Mon refus d’avancer leur héritage était devenu impardonnable. Quand le bruit du moteur se dissipa, je sortis de l’eau, me cachai dans les buissons et attendis la nuit.
Puis je rentrai chez moi — non par la porte d’entrée, mais par l’accès arrière qu’ils oubliaient toujours. Je m’assis dans mon fauteuil préféré et attendis leur retour, persuadés que j’étais mort.
Quand ils entrèrent enfin, trempés, chuchotant des plans affolés, ils se figèrent en me voyant.

« Papa… ? » souffla mon fils, livide. Je ne répondis pas. Je croisai simplement les mains, les observant comme un juge attendant une confession.
Ils avaient imaginé un avenir sans le « poids » d’un vieil homme refusant de céder sa fortune. Mais ils n’avaient jamais imaginé qu’il pourrait rentrer à pied.
« Je pensais que vous étiez sortis faire un tour », dis-je finalement, d’un calme qui les glaça plus encore que la colère.
Ma belle-fille tenta de se reprendre. « Oui… on est sortis pour s’aérer. »
« Et pourquoi êtes-vous trempés ? » « Il a plu », répondit mon fils trop vite.
« Il n’a commencé à pleuvoir qu’il y a dix minutes. » Elle hésita — juste assez pour tout révéler sans un mot.

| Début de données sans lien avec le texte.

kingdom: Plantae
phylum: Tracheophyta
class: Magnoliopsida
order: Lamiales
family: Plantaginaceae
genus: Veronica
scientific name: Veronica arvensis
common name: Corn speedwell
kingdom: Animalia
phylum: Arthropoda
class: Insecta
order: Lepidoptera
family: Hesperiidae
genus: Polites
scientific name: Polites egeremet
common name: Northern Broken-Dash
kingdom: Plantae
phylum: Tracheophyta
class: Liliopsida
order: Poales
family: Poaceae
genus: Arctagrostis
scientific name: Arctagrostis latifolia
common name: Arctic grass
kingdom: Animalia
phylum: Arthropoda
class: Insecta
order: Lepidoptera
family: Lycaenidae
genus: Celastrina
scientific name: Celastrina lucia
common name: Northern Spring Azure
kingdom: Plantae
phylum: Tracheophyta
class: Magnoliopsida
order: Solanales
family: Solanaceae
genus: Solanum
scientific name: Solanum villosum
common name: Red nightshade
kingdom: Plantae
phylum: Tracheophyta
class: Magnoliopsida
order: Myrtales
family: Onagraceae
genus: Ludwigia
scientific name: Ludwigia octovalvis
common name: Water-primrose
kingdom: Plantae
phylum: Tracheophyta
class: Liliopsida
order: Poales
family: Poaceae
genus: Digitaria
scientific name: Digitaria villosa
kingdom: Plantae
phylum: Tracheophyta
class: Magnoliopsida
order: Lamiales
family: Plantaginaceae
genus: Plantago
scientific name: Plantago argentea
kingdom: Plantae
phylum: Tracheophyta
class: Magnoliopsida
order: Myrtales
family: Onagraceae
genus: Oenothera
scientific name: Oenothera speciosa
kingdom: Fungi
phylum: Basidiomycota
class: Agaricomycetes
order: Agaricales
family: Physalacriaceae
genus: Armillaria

Mon fils fit un pas. « Papa, qu’est-ce qui se passe ? Tu as l’air… étrange. » « Étrange », répétai-je. « Vous ne vous attendiez pas à me revoir ? » Silence.
Je les laissai transpirer, les observant comme deux animaux acculés. Je ne cherchais pas la vengeance : seulement la vérité. « Qu’avez-vous fait ce soir ? » demandai-je à ma belle-fille.
« Rien. On a juste marché. » « Et toi ? » demandai-je à mon fils. « La même chose. »
Leurs mensonges ne brisèrent pas mon cœur, mais brisèrent ce qui restait de ma confiance en eux.
Je me levai lentement. « Demain, nous allons au commissariat. Certaines choses doivent être déclarées. »

Ils se raidissent. « Pourquoi ? » demanda-t‑elle. « Parce que quelqu’un a tenté de me faire du mal. Et je n’attendrai pas une deuxième fois. »
Elle voulut protester, mais je l’arrêtai. « Garde ça pour l’agent. »
Je montai me coucher, les entendant chuchoter et tourner en rond, incapable de trouver le sommeil.
À l’aube, je trouvai mon fils assis à la table, les yeux rougis. Ma belle-fille, raide, tentait de masquer sa peur.
« Nous devons parler », dit-elle. « Au commissariat », répondis-je. « Ce n’est pas nécessaire. » « Si. Ça l’est. »
Mon fils supplia faiblement, mais je le coupai. « Si vous voulez que je ne porte pas plainte, donnez-moi une seule raison logique de croire que ce qui s’est passé hier soir n’était pas une tentative de me nuire. »
Silence. Puis elle lâcha d’un ton sec : « Si tu insistes, tu vas passer pour quelqu’un de confus. Ce ne sera pas bon pour toi. »
Une menace claire. Je répondis : « Hier soir, j’avais mon téléphone dans ma poche, en enregistrement. » Ils se figèrent.
« Il n’a pas seulement capté la poussée », continuai-je. « Il a aussi enregistré ta phrase, Clara : “Bonjour, rivière.” » Son visage se vida de toute couleur.